While the revival of Beanz Meanz Heinz is as welcome as it is refreshing, as with all things nostalgic it prompts a wistful pang of regret and loss. Would it not be wonderful to be able to revive “Guinness is Good for You” or the wordier slogan of the rival Mackeson, “It looks good, it tastes good and, by golly, it does you good”.

It would be pleasing to revive them, not just for old times’ sake but also because they were happily free of the contemporary baggage of political correctness, health fanaticism, and general priggishness. Since Guinness contains alcohol, a substance rapidly becoming as reviled in the eyes of the righteous as tobacco, it cannot possibly do anyone any good. The old Mackeson slogan is doubly offensive; not only does it make an erroneous claim to be healthy it also includes “golly”, a term from which all right-thinking people ie, those fully versed in the rotes of equality and diversity, must recoil in horror.

Sad to say, the Beanz slogan, while undoubtedly old, comes with a wearisome hint of the new.

John Alderman, marketing manager at Heinz, says: “Heinz Beanz has been successfully nourishing generations of growing families in both good and bad times for over 100 years.

“As the No.1 baked beans brand, Beanz truly does mean Heinz and with the multitude of nutritional benefits in every can of Heinz Beanz: virtually fat free, packed with fibre, low in sugar as well as being one of your five- a day, you can always rely on the nourishing value of Heinz Beanz for meals the whole family love.”

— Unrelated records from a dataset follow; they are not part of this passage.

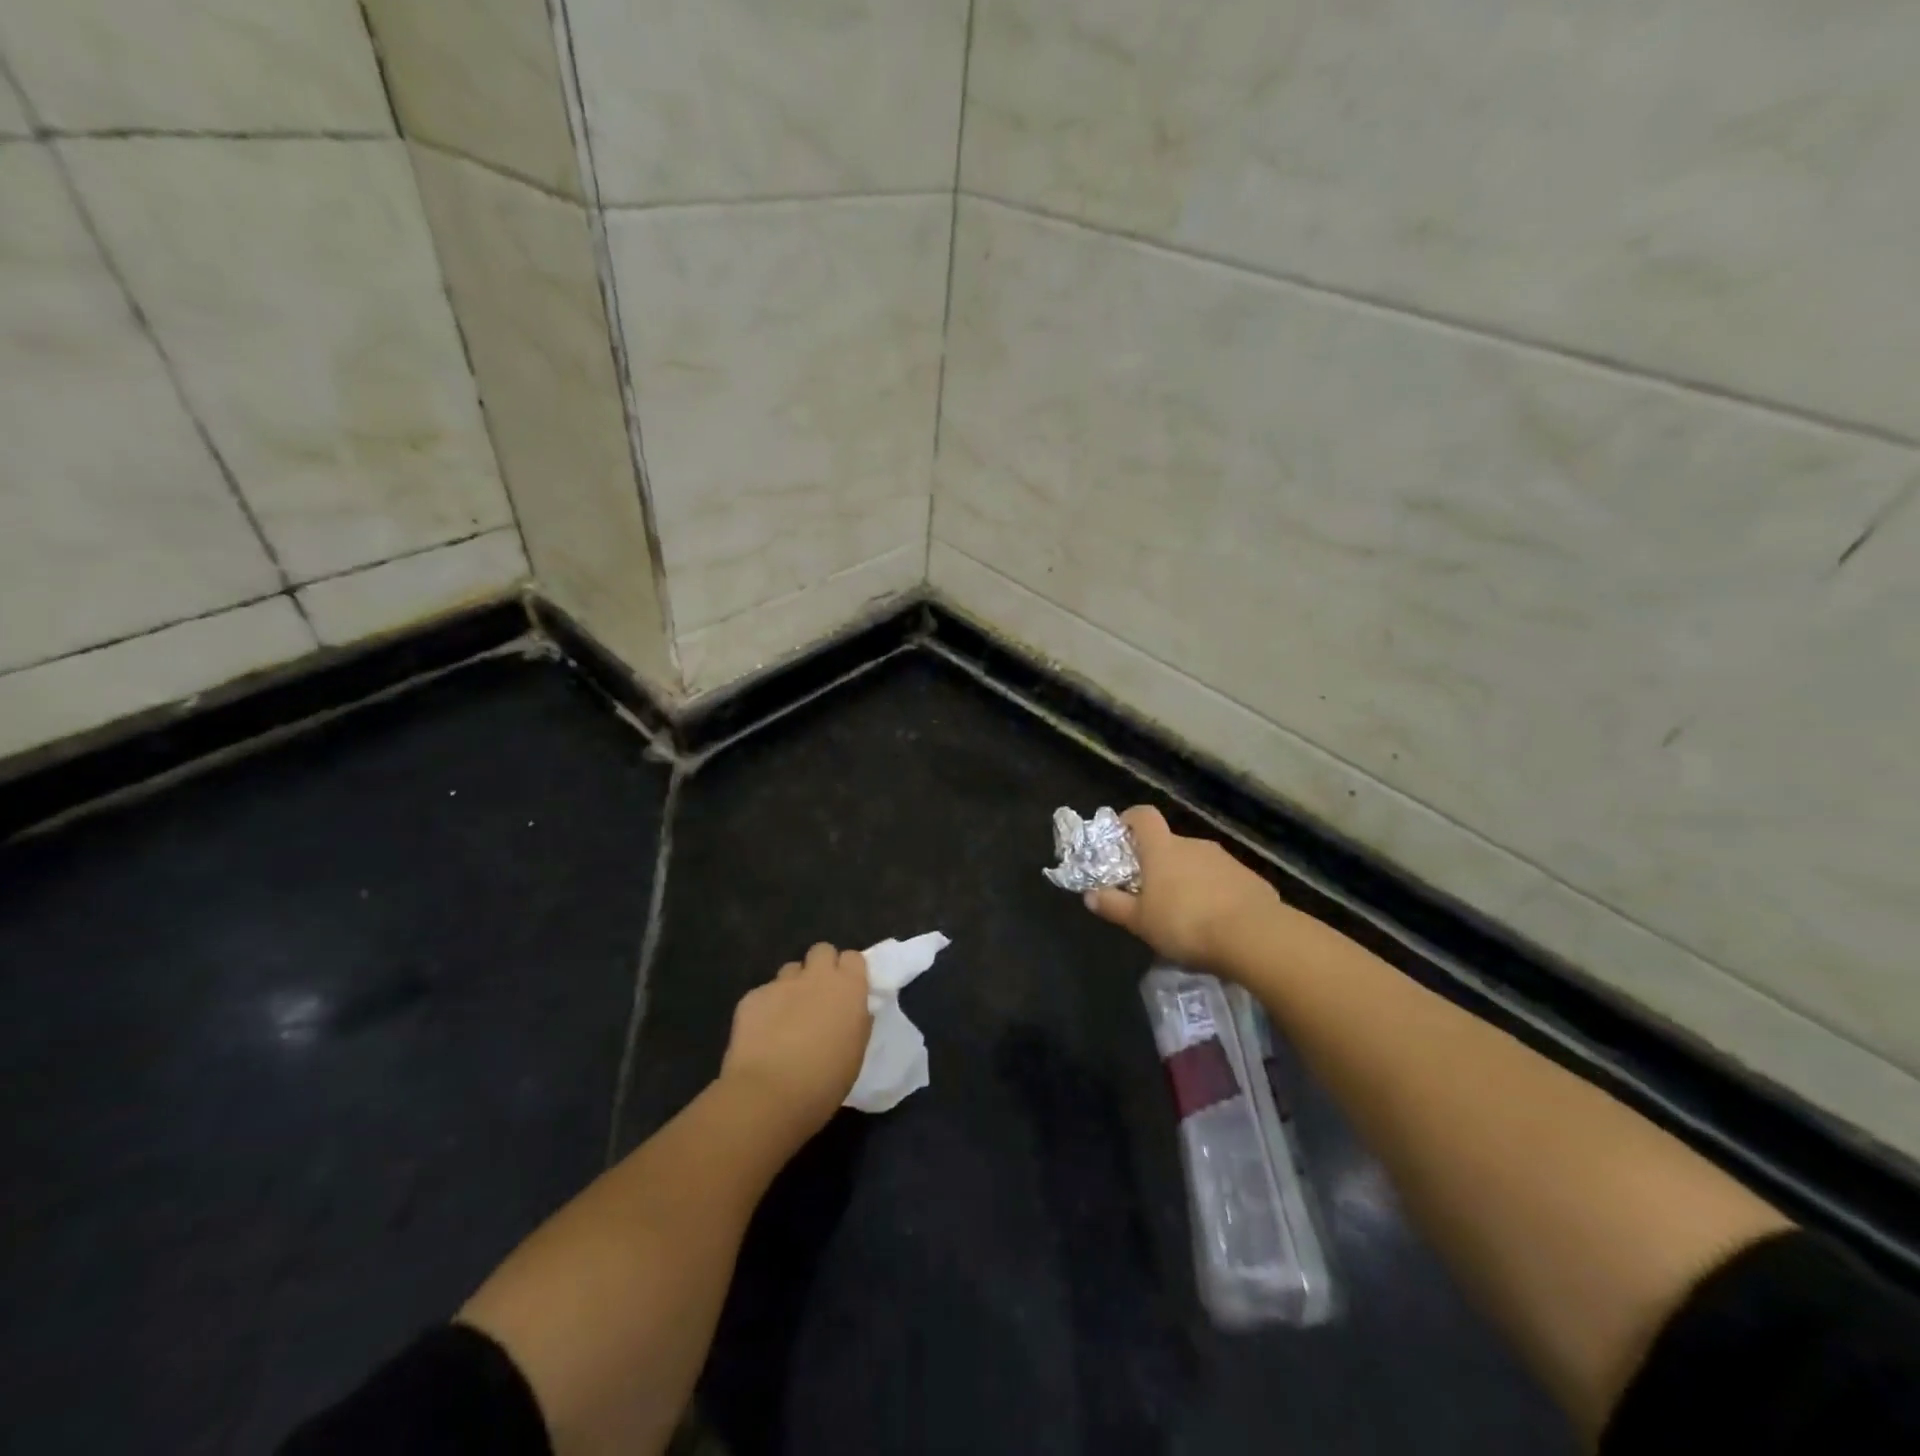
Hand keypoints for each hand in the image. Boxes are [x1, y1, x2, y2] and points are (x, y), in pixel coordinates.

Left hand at [720, 943, 871, 1135]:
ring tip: (788, 1017)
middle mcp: (816, 976)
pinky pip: (764, 993)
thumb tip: (852, 1011)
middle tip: (819, 997)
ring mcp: (781, 984)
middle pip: (821, 950)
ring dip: (793, 986)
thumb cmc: (824, 1081)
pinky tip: (762, 1035)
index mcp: (848, 988)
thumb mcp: (855, 1052)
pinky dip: (766, 1008)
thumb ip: (856, 1021)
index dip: (849, 972)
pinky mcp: (752, 997)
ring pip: (791, 970)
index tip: (847, 992)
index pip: (853, 957)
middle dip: (821, 967)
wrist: (768, 1095)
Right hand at [1083, 806, 1282, 973]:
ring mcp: (1226, 859)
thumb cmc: (1185, 923)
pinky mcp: (1250, 878)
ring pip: (1197, 863)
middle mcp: (1194, 844)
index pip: (1143, 815)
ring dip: (1187, 880)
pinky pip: (1223, 880)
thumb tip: (1089, 895)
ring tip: (1184, 914)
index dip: (1130, 821)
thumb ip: (1113, 906)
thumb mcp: (1140, 922)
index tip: (1121, 840)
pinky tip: (1215, 922)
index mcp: (1163, 848)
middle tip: (1151, 894)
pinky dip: (1215, 894)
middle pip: (1169, 844)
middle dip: (1158, 863)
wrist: (1254, 936)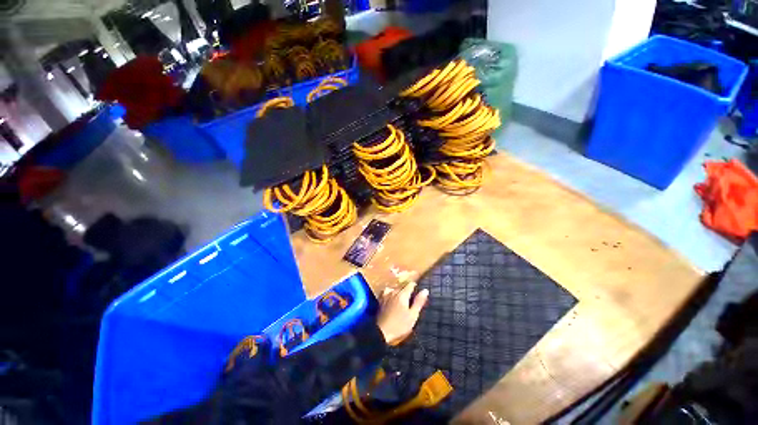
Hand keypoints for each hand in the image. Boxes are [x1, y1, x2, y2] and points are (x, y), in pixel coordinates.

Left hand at [376, 282, 428, 343]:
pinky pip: (386, 292)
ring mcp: (386, 295)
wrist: (381, 332)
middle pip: (402, 286)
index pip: (410, 285)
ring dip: (398, 291)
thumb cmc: (399, 325)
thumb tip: (425, 290)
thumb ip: (418, 302)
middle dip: (407, 290)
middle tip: (411, 299)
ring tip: (401, 299)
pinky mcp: (381, 300)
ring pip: (394, 288)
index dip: (415, 286)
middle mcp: (394, 292)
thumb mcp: (412, 315)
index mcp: (402, 295)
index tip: (418, 291)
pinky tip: (391, 299)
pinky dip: (390, 293)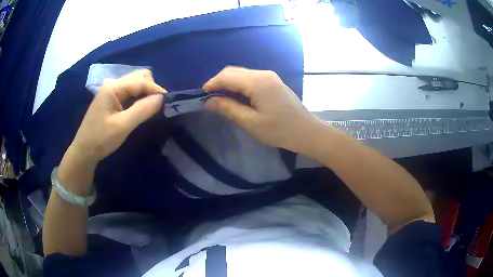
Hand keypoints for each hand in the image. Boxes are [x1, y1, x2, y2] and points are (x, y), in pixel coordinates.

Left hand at [69, 69, 165, 164]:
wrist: (84, 151)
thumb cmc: (100, 140)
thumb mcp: (122, 126)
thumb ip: (142, 110)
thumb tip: (162, 98)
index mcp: (113, 87)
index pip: (141, 81)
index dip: (157, 90)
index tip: (169, 103)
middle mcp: (113, 84)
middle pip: (139, 77)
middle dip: (152, 89)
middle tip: (158, 106)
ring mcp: (112, 90)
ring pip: (136, 84)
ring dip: (146, 93)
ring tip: (152, 108)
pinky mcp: (112, 98)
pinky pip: (130, 92)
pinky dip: (139, 98)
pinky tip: (141, 109)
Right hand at [203, 66, 319, 153]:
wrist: (307, 131)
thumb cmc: (280, 131)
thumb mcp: (251, 122)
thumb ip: (229, 109)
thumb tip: (209, 101)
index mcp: (257, 82)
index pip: (227, 76)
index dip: (211, 84)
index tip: (201, 96)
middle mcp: (263, 74)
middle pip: (233, 71)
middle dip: (219, 82)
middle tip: (210, 99)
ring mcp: (269, 76)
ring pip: (241, 73)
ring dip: (228, 83)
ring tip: (220, 99)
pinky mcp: (273, 81)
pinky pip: (250, 77)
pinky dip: (239, 84)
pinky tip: (236, 96)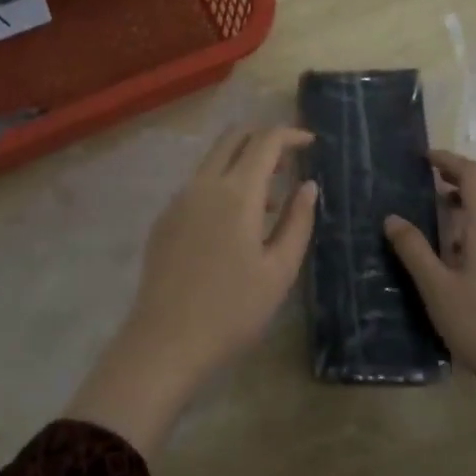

While admiring his skill in mentioning the product with every breath, one cannot but lament the obeisance to the health fascists. When Maurice Drake dreamt up his slogan in that pub all those years ago, it was enough that beans were tasty and enjoyable and, quite incidentally, good for you.

In that halycon age no one worried about sugar, fibre or fat, and five-a-day, if it meant anything, denoted a moderate cigarette habit. Will it ever come back? In your dreamz.